Problem description
With the line containing "index dip: (405, 516)" as the starting point, output every line of the data below through its final line, character for character.

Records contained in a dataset

◆ ◆ ◆

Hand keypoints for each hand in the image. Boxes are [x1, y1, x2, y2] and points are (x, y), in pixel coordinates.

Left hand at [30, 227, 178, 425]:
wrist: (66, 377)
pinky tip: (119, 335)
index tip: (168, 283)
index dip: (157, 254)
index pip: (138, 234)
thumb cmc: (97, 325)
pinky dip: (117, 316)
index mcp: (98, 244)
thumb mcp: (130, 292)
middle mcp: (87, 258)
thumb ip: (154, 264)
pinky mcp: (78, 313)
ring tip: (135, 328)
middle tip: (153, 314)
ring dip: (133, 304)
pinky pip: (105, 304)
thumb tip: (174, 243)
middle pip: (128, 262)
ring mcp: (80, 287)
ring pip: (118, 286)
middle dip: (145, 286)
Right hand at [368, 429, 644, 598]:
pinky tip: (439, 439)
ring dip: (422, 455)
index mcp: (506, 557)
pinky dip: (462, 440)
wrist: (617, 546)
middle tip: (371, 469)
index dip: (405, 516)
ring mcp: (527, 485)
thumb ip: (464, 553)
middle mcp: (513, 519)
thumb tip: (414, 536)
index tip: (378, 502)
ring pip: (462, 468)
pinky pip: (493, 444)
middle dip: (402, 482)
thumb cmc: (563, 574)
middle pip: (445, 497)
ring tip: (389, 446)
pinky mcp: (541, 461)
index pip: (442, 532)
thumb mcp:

◆ ◆ ◆

Written response
index dip: (405, 516)
ring mcp: (527, 485)
thumb ip: (464, 553)
middle mcp: (513, 519)
thumb tip: (414, 536)
index tip: (378, 502)
ring pip: (462, 468)
pinky pip: (493, 444)
middle dip: (402, 482)
thumb cmc: (563, 574)
middle pip: (445, 497)
ring tip: (389, 446)
pinky mcp: (541, 461)
index pip: (442, 532)
thumb mcp:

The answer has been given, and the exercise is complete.